Taking Events Carbon-Neutral

Move over, green meetings. There's a new kid in town: the carbon-neutral event. If you are congregating a number of people for a conference or convention, you are, by definition, increasing greenhouse gases as people fly and drive to your event. And, while they're at your meeting, attendees will consume many megawatts of electricity and produce enormous amounts of waste.

The good news is that meeting organizers and sponsors can now offset those easily measurable carbon emissions by purchasing or investing in carbon-offset projects. These include renewable energy, energy-efficiency, or reforestation projects in the U.S. and developing countries.

One recent example of carbon-neutral events is the 2007 Greening the Hospitality Industry Conference, hosted by the Green Meeting Industry Council (www.greenmeetings.info) in Portland, Ore., at the Doubletree Hotel & Executive Center Portland Lloyd Center, which offset 85 metric tons of meeting-generated CO2 emissions in February.

Another example is the Green Hospitality Conference, held March 14 at the Hilton Anatole in Dallas. That conference, organized by Cleveland-based Lodging Hospitality magazine, St. Charles, Mo.-based Pineapple Hospitality, and Boulder, Colo.-based Sustainable Travel International, sponsored offsets of all carbon emissions produced during the event through STI's partners Bonneville Environmental Foundation and MyClimate.
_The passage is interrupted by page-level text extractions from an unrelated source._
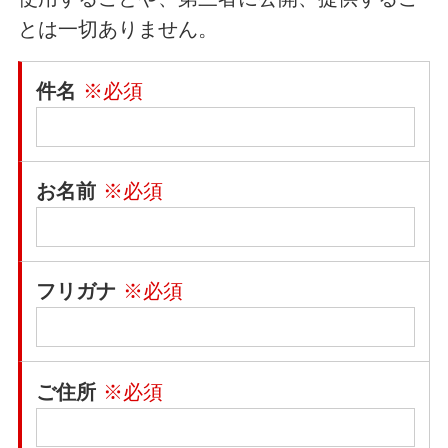
とは一切ありません。
件名
※必須
お名前
※必須
フリガナ
※必須
ご住所
※必須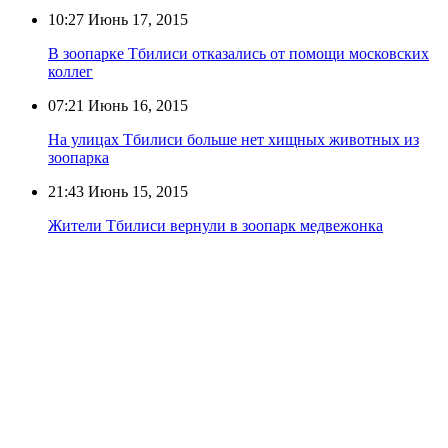
10:27
Июнь 17, 2015
В зоопарке Тбилиси отказались от помощи московских
коллег
07:21
Июнь 16, 2015
На улицах Тбилиси больше нет хищных животных из
зоопарка
21:43
Июнь 15, 2015
Жители Тбилиси вернули в зоопарк медвежонка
The Big Business Behind Green

“Big business is leading the [environmental] cause in this country because the government isn't,” said Marge Anderson, associate director, Energy Center of Wisconsin, Madison, at a session at the Meeting Professionals International Professional Education Conference North America in late January in New Orleans.
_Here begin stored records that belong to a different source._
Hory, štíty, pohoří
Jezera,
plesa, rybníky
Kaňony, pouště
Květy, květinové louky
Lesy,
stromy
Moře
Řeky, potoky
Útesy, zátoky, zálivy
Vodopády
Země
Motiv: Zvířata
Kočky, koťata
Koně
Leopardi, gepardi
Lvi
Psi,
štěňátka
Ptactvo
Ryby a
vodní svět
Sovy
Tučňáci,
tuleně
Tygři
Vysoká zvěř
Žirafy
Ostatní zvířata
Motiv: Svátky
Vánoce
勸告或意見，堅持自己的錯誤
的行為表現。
While the U.S. has yet to establish a national carbon policy, she said, other countries have paved the way. “In Canada and Europe, there are much stricter regulations on how to extract fossil fuel,” she said.

Many large companies are embracing sustainability as a key business strategy. At the core of that strategy is a “triple bottom line,” which includes financial, human, and environmental measurements and impacts, said Anderson at the meeting.
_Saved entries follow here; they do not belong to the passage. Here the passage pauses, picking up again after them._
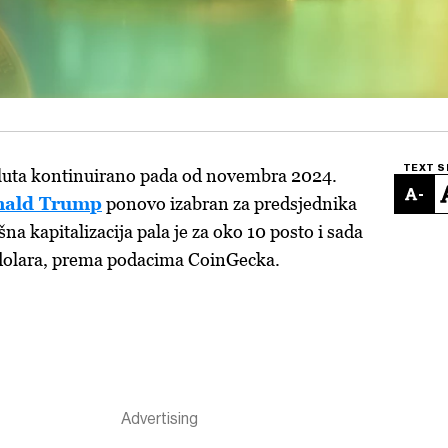
TEXT S
aluta kontinuirano pada od novembra 2024.
-
nald Trump
ponovo izabran za predsjednika
a kapitalizacija pala je za oko 10 posto i sada
a dolara, prema podacima CoinGecka.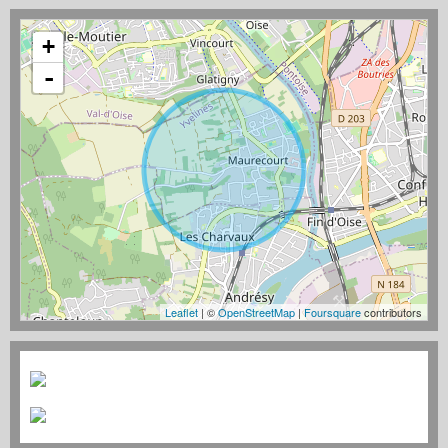
+
-
Leaflet
| ©
OpenStreetMap
|
Foursquare
contributors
For meeting planners, Anderson said, environmental issues need to be addressed as part of the overall business strategy. That means thinking of “environmental issues and energy in market terms, such as in operational savings and leadership, not as a moral imperative,” she said.

Anderson added that suppliers in the meetings industry, especially hotels, need to share their environmental initiatives with their customers. Planners can do their part, too, by including requests for green meetings in their requests for proposal and making those requests contractual requirements whenever possible. “It's going to be hard to do that for your smaller meetings,” she acknowledged, but meeting planners should start to demand recycling initiatives and to reward hotels that have green initiatives with their business.

Anderson added that only 11 hotels in the U.S. are certified by LEED (Leadership in Energy and Environmental Design Green Building Rating System), a certification that is issued by the U.S. Green Building Council. However, dozens have received Green Seal's Environmental Standard for Lodging Properties (GS-33).

There are a number of sources for meeting organizers to research and purchase carbon offsets, including TerraPass, terrapass.com; Sustainable Travel International, www.sustainabletravelinternational.org; TreeHugger, treehugger.com; and Green My Flight, www.greenmyflight.com.